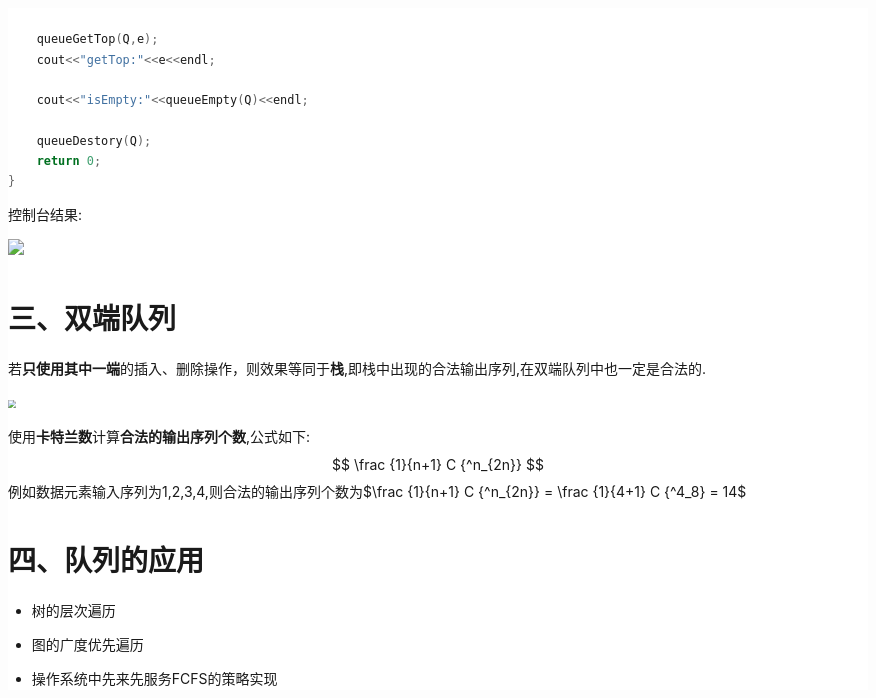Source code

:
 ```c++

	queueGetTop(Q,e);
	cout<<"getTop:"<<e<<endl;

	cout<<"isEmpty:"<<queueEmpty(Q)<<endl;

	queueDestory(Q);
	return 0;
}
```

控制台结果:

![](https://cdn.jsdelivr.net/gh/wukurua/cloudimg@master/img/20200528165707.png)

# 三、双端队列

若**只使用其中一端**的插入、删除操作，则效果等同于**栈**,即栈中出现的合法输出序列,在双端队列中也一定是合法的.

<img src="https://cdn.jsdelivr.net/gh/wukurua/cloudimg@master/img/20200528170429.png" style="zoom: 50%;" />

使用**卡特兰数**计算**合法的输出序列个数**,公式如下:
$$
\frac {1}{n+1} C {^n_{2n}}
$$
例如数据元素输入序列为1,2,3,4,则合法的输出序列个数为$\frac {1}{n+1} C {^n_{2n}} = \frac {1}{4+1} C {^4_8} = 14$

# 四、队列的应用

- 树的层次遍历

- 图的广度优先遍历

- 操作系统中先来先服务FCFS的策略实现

★ ★ ★ ★

§ Exercise directions: No pictures belong in the copy; output every record exactly.

§ Result:
Source code

:
 ```c++

	queueGetTop(Q,e);
	cout<<"getTop:"<<e<<endl;

	cout<<"isEmpty:"<<queueEmpty(Q)<<endl;

	queueDestory(Q);
	return 0;
}
```

控制台结果:

![](https://cdn.jsdelivr.net/gh/wukurua/cloudimg@master/img/20200528165707.png)

# 三、双端队列

若**只使用其中一端**的插入、删除操作，则效果等同于**栈**,即栈中出现的合法输出序列,在双端队列中也一定是合法的.

<img src="https://cdn.jsdelivr.net/gh/wukurua/cloudimg@master/img/20200528170429.png" style="zoom: 50%;" />

使用**卡特兰数**计算**合法的输出序列个数**,公式如下:
$$
\frac {1}{n+1} C {^n_{2n}}
$$
例如数据元素输入序列为1,2,3,4,则合法的输出序列个数为$\frac {1}{n+1} C {^n_{2n}} = \frac {1}{4+1} C {^4_8} = 14$

# 四、队列的应用

- 树的层次遍历

- 图的广度优先遍历

- 操作系统中先来先服务FCFS的策略实现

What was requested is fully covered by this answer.